Founding Kasabian vocalist Tom Meighan has ended his 23-year relationship with the group, with “personal issues” cited as the reason for his departure.
Sharing the news via Twitter overnight, the official Kasabian account revealed that the decision was made by “mutual consent”, with Meighan’s exit being made in an attempt for the 39-year-old to “concentrate all his energies on getting his life back on track”.
“Tom Meighan is stepping down from Kasabian by mutual consent,” the official statement reads. “Tom has struggled with personal issues that have affected his behaviour for quite some time and now wants to concentrate all his energies on getting his life back on track. We will not be commenting further.”

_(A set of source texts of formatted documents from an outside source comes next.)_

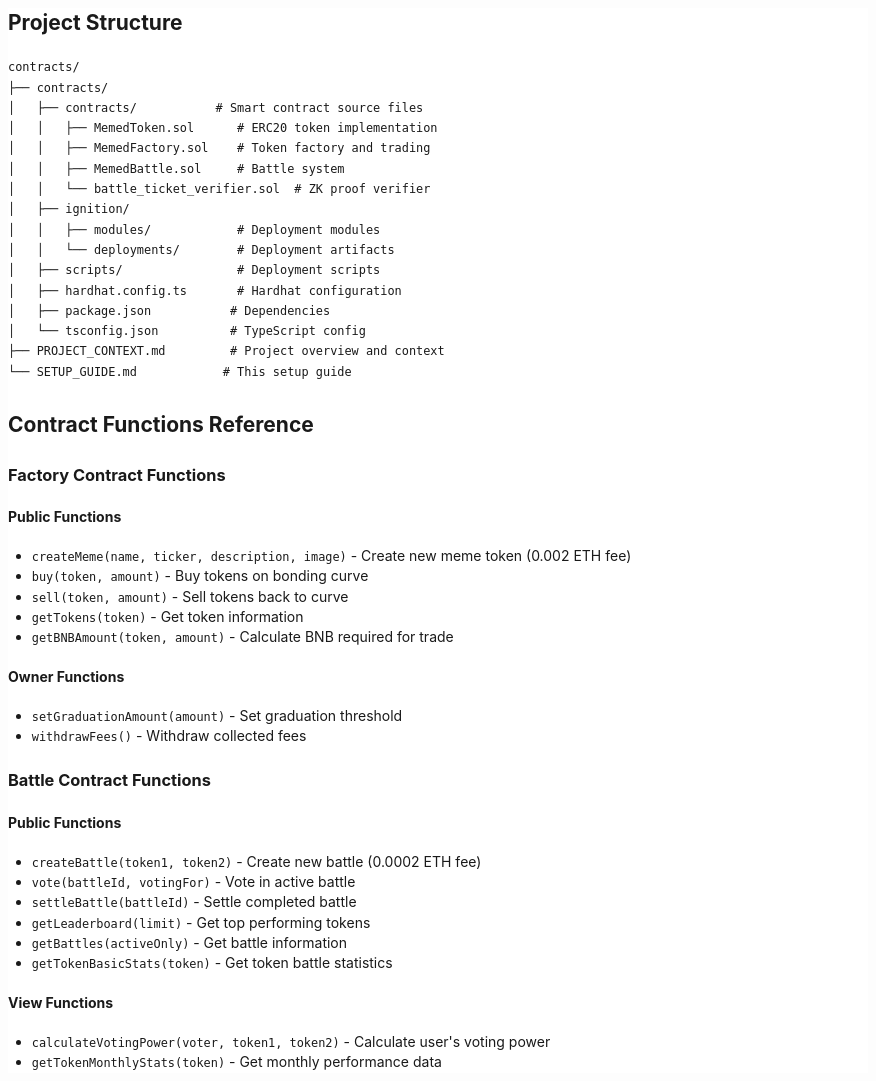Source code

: ## Project Structure

```
contracts/
├── contracts/
│   ├── contracts/           # Smart contract source files
│   │   ├── MemedToken.sol      # ERC20 token implementation
│   │   ├── MemedFactory.sol    # Token factory and trading
│   │   ├── MemedBattle.sol     # Battle system
│   │   └── battle_ticket_verifier.sol  # ZK proof verifier
│   ├── ignition/
│   │   ├── modules/            # Deployment modules
│   │   └── deployments/        # Deployment artifacts
│   ├── scripts/                # Deployment scripts
│   ├── hardhat.config.ts       # Hardhat configuration
│   ├── package.json           # Dependencies
│   └── tsconfig.json          # TypeScript config
├── PROJECT_CONTEXT.md         # Project overview and context
└── SETUP_GUIDE.md            # This setup guide
```

## Contract Functions Reference

### Factory Contract Functions

#### Public Functions
- `createMeme(name, ticker, description, image)` - Create new meme token (0.002 ETH fee)
- `buy(token, amount)` - Buy tokens on bonding curve
- `sell(token, amount)` - Sell tokens back to curve
- `getTokens(token)` - Get token information
- `getBNBAmount(token, amount)` - Calculate BNB required for trade

#### Owner Functions
- `setGraduationAmount(amount)` - Set graduation threshold
- `withdrawFees()` - Withdraw collected fees

### Battle Contract Functions

#### Public Functions
- `createBattle(token1, token2)` - Create new battle (0.0002 ETH fee)
- `vote(battleId, votingFor)` - Vote in active battle
- `settleBattle(battleId)` - Settle completed battle
- `getLeaderboard(limit)` - Get top performing tokens
- `getBattles(activeOnly)` - Get battle information
- `getTokenBasicStats(token)` - Get token battle statistics

#### View Functions
- `calculateVotingPower(voter, token1, token2)` - Calculate user's voting power
- `getTokenMonthlyStats(token)` - Get monthly performance data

In his own statement shared to Twitter soon after, Meighan reassured fans he is “doing well” and that he’s “in a really good place now”.
Tom Meighan is stepping down from Kasabian by mutual consent. Tom has struggled with personal issues that have affected his behaviour for quite some time and now wants to concentrate all his energies on getting his life back on track. We will not be commenting further.
— KasabianHQ (@KasabianHQ) July 6, 2020
Following today's announcement I just wanted to let you all know that I am doing well. I'm in a really good place now. Thanks for all your love and support. I'll be seeing you all very soon. TM x #TomMeighan #Kasabian
— Tom Meighan (@MeighanOfficial) July 6, 2020
Having co-founded Kasabian back in 1997, Meighan was instrumental in the group’s success, with his reputation as an enigmatic and arresting frontman helping to drive the group’s popularity not just in their native England, but in countries such as Australia as well.
In 2014, Kasabian were listed as one of the headline acts on the 2014 Glastonbury Festival, alongside the likes of Metallica and Arcade Fire. In 2017, they released what is ostensibly their last album with Meighan on vocals, with For Crying Out Loud giving them their fifth consecutive UK number one.
However, Meighan’s behaviour occasionally-controversial statements and behaviour often made headlines that overshadowed the group’s success. In 2017, Meighan spoke to Q magazine and explained how he had gone through a period of difficulty following the breakup of a longtime relationship and the loss of a close friend.
“I had to sort my head out. My attitude. Stuff I was doing. People I was associating with. Not bad people. I was the one that was bad,” Meighan explained.
“I was making myself ill, I ain’t gonna lie, my mind was jolted. I wasn’t taking responsibility and it affected everyone around me, horrendous.”
Just weeks ago, Meighan told Sky News that the band had been looking towards their seventh studio album, with plans to formally begin the creative process once COVID-19 restrictions had lifted.
“We need a seventh baby,” Meighan said. “We’re going to try and make a new record as soon as we can but we can’t really do anything while we’re restricted. Serge has been writing songs for Kasabian so it’s all good.”
There is currently no word as to whether Kasabian will continue as a trio or if they will seek to replace Meighan.